# Description of the task:
In the records below, swap every "pose" for "view" and leave everything else unchanged. Begin at the line that contains "pose: elev=23.7 azim=336.6" and stop after the line that contains "Dot at: (253, 266)", giving only those lines.

# Material for the task:
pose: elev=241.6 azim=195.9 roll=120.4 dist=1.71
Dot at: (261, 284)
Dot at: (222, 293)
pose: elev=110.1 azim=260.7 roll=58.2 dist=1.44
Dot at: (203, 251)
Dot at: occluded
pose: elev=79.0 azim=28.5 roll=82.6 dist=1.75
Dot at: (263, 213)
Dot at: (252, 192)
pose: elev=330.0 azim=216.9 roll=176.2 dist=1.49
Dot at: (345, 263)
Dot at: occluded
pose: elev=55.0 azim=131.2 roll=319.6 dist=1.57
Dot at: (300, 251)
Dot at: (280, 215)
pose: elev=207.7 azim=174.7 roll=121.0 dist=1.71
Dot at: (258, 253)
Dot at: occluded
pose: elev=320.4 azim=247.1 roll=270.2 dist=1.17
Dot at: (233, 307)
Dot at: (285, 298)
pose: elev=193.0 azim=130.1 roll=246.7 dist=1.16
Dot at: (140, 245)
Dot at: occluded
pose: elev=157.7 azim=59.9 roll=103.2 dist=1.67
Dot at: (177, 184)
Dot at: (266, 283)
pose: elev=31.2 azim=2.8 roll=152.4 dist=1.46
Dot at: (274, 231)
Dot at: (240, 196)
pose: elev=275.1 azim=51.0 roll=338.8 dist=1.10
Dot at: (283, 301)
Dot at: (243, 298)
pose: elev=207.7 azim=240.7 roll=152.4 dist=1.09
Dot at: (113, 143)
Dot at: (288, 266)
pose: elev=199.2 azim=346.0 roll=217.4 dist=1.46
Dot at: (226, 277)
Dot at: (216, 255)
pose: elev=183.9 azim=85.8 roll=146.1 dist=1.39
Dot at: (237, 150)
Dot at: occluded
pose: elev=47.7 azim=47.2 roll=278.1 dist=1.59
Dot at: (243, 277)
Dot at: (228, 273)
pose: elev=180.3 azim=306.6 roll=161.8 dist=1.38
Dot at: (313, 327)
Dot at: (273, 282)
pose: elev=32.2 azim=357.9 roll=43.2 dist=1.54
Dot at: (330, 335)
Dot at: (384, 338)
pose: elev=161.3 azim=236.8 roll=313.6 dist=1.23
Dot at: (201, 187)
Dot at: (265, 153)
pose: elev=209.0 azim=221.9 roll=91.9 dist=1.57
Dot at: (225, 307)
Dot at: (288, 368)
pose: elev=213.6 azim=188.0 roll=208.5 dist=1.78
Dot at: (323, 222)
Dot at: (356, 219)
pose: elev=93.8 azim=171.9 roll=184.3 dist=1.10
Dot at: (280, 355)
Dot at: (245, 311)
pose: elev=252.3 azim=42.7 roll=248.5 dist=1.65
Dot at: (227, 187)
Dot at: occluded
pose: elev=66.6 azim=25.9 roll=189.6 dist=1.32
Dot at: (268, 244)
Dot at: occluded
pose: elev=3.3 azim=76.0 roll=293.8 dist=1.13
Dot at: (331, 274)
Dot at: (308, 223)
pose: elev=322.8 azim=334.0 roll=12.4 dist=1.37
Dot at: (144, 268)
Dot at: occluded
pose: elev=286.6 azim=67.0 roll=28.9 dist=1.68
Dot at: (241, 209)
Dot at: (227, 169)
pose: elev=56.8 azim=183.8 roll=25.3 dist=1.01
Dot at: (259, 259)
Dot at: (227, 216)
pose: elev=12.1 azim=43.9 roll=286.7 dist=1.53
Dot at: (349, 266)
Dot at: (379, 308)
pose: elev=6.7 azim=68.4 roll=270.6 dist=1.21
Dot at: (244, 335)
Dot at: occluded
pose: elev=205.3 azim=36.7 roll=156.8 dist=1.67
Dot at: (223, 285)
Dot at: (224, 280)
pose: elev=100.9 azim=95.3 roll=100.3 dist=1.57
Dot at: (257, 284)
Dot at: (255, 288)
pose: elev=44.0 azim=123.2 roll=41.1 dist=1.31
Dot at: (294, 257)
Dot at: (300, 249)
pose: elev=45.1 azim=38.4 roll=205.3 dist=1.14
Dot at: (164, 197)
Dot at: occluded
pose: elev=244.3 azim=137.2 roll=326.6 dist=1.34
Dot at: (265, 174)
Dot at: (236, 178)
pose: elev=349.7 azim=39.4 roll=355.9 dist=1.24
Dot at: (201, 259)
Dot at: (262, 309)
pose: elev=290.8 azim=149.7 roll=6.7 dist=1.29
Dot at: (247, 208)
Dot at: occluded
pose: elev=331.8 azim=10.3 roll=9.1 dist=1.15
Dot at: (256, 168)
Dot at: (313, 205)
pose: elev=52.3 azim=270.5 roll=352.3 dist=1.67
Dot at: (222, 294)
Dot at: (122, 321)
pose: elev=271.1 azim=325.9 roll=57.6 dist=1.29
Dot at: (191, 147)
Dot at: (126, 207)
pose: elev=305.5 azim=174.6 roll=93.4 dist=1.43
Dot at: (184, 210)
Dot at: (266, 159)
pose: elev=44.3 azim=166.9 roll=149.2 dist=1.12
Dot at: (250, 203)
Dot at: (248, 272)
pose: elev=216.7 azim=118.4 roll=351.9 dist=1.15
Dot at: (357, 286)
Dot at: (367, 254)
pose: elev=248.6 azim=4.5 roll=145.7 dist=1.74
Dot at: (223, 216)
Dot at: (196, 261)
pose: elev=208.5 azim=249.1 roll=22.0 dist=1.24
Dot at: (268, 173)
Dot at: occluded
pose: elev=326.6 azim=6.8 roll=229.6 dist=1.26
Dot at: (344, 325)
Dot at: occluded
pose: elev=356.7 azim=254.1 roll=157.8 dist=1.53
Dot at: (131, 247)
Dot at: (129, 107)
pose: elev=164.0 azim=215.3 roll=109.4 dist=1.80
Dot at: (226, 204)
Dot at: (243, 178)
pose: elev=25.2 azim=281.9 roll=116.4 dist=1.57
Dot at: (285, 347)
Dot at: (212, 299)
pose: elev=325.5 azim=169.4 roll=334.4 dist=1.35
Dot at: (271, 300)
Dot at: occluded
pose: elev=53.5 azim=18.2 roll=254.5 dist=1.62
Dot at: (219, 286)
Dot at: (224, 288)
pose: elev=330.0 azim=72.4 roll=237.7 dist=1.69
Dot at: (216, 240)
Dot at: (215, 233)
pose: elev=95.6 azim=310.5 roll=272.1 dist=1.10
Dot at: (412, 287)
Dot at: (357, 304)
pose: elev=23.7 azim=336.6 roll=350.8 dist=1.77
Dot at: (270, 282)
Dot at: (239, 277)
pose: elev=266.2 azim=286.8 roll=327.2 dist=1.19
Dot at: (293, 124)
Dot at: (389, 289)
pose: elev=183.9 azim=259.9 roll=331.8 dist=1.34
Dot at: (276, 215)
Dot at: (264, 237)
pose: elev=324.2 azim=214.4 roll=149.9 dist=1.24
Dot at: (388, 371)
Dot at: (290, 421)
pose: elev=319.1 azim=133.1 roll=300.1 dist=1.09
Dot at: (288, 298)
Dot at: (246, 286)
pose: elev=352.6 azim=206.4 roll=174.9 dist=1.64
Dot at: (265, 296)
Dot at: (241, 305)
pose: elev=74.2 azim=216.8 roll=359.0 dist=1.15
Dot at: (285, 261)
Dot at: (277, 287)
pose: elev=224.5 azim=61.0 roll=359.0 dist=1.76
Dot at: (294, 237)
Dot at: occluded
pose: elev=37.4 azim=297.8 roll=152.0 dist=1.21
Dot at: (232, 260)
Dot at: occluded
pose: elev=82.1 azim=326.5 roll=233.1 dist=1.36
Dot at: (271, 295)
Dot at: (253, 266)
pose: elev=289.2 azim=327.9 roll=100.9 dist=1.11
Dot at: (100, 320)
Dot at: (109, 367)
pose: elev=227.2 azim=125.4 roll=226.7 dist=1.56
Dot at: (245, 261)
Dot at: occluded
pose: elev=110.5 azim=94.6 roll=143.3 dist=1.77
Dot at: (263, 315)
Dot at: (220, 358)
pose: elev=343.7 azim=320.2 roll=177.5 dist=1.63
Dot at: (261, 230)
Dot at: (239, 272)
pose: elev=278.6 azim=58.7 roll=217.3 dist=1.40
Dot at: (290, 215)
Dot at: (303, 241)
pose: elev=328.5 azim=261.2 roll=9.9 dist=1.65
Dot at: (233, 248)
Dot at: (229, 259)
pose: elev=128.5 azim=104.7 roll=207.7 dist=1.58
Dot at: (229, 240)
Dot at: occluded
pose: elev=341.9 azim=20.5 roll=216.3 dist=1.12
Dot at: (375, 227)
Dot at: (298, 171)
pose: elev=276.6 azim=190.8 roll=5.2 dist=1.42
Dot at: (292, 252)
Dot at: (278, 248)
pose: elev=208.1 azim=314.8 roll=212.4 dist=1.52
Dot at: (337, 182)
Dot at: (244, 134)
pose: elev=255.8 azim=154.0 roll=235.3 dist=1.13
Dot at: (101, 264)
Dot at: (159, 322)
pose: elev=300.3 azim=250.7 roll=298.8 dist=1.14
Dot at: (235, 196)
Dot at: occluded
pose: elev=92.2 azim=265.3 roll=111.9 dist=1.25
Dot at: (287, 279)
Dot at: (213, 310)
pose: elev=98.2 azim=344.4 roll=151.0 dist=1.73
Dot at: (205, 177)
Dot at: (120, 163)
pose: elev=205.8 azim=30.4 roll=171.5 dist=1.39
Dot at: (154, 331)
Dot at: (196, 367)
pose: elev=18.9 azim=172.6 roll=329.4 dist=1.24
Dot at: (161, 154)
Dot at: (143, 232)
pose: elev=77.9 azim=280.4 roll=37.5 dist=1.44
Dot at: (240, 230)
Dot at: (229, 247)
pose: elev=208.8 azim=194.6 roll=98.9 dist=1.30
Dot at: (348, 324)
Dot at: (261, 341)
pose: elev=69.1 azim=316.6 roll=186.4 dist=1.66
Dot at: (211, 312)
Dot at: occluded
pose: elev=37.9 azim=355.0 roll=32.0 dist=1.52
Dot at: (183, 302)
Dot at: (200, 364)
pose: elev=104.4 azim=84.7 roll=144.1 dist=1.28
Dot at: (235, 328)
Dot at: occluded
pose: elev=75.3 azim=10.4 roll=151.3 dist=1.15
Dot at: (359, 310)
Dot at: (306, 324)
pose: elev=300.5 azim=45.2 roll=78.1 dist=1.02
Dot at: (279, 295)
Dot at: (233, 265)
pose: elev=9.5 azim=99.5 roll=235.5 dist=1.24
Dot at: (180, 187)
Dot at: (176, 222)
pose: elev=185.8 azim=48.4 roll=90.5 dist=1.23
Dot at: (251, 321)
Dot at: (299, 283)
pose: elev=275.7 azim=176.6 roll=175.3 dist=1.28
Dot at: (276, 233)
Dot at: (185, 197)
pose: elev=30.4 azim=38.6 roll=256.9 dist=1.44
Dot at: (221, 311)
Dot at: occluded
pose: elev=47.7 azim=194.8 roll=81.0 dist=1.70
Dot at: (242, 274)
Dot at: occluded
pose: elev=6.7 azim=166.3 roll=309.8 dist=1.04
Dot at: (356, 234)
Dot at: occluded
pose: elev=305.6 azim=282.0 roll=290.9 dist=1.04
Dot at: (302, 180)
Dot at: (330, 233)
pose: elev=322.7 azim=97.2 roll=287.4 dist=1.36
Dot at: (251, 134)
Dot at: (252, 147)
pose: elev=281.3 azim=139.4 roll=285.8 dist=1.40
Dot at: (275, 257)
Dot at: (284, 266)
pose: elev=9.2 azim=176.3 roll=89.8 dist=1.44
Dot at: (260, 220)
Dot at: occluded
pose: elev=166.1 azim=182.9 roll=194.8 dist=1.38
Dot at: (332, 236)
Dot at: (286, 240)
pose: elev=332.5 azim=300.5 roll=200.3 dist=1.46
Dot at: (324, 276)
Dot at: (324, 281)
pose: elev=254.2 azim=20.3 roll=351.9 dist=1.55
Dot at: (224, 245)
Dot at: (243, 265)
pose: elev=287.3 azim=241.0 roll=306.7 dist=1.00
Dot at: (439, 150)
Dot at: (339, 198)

# Result of this task:
view: elev=23.7 azim=336.6 roll=350.8 dist=1.77
Dot at: (270, 282)
Dot at: (239, 277)
view: elev=266.2 azim=286.8 roll=327.2 dist=1.19
Dot at: (293, 124)
Dot at: (389, 289)
view: elev=183.9 azim=259.9 roll=331.8 dist=1.34
Dot at: (276, 215)
Dot at: (264, 237)
view: elev=324.2 azim=214.4 roll=149.9 dist=1.24
Dot at: (388, 371)
Dot at: (290, 421)
view: elev=319.1 azim=133.1 roll=300.1 dist=1.09
Dot at: (288, 298)
Dot at: (246, 286)
view: elev=352.6 azim=206.4 roll=174.9 dist=1.64
Dot at: (265, 296)
Dot at: (241, 305)
view: elev=74.2 azim=216.8 roll=359.0 dist=1.15
Dot at: (285, 261)
Dot at: (277, 287)
view: elev=224.5 azim=61.0 roll=359.0 dist=1.76
Dot at: (294, 237)
Dot at: occluded
view: elev=37.4 azim=297.8 roll=152.0 dist=1.21
Dot at: (232, 260)
Dot at: occluded
view: elev=82.1 azim=326.5 roll=233.1 dist=1.36
Dot at: (271, 295)
Dot at: (253, 266)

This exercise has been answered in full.